Baste decir como ejemplo que el ayuntamiento no cuenta con una normativa para una de las primeras funciones básicas de cualquier ayuntamiento, la limpieza de las calles y entorno municipal, paredes incluidas. Claro que así pueden llenarlas en exclusiva, sin permitir nunca otra publicidad política que su propia propaganda, incluidos los espacios públicos y privados donde en condiciones normales está prohibido pintar o fijar carteles. La falta de ordenanza de limpieza es una de las acciones que repetidamente he llevado a Pleno a través de diversas mociones, y si no fuera por el sectarismo que les caracteriza, ya habrían sido aprobadas, y los ciudadanos de Echarri Aranaz disfrutarían de un entorno más limpio y sin mensajes de exclusión y odio. Volviendo al contenido del propio acto, en el que se pide la vuelta de los asesinos a casa, ya no solo se reclama, como veíamos hace años, que estas personas vuelvan a cárceles de Navarra y País Vasco, sino que incluso se pretende su excarcelación sin motivo.
Cada día que pasa vemos cómo Bildu y todo su entorno se siente más libre y cómodo a la hora de hacer estos eventos que, a mi parecer, deberían generar un rechazo generalizado de la sociedad navarra, que tanto sufrió el miedo que instauraron estos etarras en la sociedad y a los cuales no hemos visto ni oído pedir perdón por sus acciones pasadas. Pero el origen de este problema puede estar en que desde las instituciones navarras se ha extendido una especie de sordina sobre todo ello, antes con la Sra. Barcos (así figura en su partida de nacimiento) y tristemente ahora también con su “gemela” la Sra.
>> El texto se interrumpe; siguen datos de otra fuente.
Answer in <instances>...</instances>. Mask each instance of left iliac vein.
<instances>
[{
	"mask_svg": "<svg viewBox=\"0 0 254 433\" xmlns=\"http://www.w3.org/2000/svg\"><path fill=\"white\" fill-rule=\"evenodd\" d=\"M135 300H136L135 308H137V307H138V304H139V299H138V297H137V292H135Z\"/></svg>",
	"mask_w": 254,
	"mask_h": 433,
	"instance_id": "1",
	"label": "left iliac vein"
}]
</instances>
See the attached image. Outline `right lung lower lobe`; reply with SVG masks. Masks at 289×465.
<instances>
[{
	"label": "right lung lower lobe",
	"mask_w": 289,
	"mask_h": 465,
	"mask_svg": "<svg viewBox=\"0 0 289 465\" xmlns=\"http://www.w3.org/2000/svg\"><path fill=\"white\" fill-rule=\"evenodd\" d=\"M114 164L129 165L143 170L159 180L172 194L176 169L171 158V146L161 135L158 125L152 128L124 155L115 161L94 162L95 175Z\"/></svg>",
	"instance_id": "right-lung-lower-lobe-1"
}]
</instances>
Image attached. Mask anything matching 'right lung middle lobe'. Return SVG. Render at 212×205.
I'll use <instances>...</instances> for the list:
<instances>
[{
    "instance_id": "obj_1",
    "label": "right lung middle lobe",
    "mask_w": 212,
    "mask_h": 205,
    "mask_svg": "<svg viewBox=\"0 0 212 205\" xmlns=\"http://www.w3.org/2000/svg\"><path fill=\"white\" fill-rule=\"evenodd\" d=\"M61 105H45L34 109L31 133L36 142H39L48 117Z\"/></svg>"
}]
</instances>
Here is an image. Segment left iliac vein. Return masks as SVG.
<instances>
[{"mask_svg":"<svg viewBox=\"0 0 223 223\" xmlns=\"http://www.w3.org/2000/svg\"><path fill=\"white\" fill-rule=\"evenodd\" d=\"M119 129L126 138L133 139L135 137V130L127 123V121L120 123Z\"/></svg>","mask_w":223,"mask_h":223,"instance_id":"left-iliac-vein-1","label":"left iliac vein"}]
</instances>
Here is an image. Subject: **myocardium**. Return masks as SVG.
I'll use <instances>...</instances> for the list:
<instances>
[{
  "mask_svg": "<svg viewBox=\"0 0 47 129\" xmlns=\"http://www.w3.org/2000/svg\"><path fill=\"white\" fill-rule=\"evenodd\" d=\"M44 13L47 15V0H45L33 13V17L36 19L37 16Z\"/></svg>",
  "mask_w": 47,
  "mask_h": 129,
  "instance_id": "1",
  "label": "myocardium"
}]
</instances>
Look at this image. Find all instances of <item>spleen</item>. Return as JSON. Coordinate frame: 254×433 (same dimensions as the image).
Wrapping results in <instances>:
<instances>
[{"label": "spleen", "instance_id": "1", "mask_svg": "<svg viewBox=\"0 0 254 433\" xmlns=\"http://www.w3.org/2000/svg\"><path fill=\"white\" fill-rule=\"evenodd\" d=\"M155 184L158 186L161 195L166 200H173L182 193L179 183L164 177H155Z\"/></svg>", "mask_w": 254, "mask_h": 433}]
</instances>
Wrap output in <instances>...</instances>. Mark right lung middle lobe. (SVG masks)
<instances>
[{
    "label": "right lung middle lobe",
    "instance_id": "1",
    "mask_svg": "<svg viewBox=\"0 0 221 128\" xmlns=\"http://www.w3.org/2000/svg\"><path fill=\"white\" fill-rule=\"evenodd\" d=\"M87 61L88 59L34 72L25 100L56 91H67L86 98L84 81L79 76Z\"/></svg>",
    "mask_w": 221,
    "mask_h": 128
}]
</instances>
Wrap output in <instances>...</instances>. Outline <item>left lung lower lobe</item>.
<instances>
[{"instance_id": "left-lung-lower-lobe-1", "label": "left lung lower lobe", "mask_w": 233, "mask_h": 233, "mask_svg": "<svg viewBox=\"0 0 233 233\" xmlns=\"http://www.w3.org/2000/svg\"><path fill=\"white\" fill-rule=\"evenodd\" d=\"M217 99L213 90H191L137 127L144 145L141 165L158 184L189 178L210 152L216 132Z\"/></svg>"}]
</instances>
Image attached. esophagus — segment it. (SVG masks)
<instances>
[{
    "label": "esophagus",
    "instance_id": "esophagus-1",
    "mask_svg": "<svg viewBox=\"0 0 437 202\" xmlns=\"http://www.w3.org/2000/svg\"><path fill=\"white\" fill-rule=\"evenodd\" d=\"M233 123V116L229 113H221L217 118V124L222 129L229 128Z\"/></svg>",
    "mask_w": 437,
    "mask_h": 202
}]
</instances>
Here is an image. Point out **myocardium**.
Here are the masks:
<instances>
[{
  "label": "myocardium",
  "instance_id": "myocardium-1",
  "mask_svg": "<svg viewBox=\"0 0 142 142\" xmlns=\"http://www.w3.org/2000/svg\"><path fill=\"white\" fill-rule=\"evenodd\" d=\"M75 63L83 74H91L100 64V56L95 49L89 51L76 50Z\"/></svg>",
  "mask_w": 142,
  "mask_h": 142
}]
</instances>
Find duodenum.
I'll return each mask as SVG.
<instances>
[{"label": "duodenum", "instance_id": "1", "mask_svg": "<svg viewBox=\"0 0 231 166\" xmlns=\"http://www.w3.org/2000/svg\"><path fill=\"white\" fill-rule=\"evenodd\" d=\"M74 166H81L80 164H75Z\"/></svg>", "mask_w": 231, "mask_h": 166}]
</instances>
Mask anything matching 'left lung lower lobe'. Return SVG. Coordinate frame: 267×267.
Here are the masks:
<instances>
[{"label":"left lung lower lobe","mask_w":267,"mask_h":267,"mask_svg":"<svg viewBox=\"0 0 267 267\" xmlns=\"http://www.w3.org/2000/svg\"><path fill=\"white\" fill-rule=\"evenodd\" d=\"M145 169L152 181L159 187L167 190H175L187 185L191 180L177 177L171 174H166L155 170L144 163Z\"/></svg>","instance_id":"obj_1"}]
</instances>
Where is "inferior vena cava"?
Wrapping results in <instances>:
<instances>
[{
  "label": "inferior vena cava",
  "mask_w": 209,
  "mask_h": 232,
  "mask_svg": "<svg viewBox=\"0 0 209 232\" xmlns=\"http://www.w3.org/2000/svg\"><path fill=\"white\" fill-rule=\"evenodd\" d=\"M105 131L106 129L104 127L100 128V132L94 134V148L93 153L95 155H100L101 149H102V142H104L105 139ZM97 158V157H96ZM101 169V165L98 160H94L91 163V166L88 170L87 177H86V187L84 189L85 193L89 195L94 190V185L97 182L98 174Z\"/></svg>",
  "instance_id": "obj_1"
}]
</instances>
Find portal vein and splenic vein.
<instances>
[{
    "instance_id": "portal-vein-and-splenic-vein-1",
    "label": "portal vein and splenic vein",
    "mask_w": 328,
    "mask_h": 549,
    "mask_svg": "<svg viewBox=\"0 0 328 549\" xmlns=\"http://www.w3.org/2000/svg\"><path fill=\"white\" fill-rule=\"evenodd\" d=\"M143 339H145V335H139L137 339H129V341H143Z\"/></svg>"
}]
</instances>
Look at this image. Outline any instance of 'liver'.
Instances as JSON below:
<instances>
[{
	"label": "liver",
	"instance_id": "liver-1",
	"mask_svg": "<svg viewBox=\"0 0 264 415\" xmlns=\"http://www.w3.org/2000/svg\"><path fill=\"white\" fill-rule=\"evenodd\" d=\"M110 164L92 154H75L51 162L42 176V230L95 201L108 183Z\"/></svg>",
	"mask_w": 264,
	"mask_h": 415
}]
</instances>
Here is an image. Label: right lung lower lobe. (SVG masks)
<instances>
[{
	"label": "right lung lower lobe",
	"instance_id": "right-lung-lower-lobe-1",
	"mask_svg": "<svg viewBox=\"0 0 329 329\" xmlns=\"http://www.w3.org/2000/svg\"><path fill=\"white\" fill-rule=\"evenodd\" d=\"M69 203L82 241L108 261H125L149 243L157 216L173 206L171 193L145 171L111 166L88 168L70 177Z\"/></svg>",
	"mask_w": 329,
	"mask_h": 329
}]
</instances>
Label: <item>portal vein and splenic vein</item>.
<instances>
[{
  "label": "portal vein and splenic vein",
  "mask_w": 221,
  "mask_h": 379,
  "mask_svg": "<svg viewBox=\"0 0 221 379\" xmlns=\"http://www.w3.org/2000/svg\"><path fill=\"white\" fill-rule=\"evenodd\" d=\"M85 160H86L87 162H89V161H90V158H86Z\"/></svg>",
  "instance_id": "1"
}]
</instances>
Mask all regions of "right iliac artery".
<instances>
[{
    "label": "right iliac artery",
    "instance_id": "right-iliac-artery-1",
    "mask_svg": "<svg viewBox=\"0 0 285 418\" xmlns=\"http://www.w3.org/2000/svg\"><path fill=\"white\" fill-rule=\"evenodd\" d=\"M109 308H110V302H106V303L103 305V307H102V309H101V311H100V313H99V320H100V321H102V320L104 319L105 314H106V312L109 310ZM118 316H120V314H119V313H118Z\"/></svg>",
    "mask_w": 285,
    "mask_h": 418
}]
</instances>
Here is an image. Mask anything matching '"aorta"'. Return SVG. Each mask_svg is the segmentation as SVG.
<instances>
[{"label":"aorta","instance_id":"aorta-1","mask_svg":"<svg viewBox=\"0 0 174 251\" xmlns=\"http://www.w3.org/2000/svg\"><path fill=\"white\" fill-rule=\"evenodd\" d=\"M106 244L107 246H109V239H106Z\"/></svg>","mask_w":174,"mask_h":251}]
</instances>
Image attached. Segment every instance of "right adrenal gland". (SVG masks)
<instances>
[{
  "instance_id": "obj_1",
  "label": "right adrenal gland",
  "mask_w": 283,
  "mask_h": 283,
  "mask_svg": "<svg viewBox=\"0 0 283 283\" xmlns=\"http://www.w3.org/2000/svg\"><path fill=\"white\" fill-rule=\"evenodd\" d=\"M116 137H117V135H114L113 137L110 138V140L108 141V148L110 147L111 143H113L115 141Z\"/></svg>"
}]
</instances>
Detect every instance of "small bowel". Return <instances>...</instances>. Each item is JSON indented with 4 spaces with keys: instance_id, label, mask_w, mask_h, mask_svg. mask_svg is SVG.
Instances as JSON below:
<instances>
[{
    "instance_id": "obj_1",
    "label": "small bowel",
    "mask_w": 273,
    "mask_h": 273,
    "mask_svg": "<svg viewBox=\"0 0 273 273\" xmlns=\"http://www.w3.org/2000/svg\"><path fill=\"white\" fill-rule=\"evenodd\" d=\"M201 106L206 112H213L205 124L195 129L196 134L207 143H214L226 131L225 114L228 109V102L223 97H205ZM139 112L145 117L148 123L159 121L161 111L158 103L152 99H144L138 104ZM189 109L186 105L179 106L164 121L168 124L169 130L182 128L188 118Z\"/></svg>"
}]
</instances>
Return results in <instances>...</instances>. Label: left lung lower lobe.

Chivite, a la que muchos llaman Txibite dado que el PSOE no ha cambiado una coma de la política de “infiltración” lingüística anterior, que hace que en la Ribera se use cartelería bilingüe, siendo una zona castellanohablante. De eso los militantes que quedan en el PSOE ya no hablan, ¿verdad señor Gimeno? Quiero anunciar a través de esta carta que, aunque solo sea por la gente del pueblo que depositó su confianza en mí, haré todo lo que esté en mi mano para que, al menos, este tipo de actos (por llamarlos de alguna manera) no sean financiados y anunciados por el propio Ayuntamiento, que al fin y al cabo es una institución que debe defender la democracia, y a todos los ciudadanos de Echarri Aranaz, sin exclusiones ni sectarismos, y no a quienes trabajan por instaurar, por una u otra vía, la dictadura del miedo y el tiro en la nuca.
Manuel Leal, concejal del PP en Echarri Aranaz por Na+.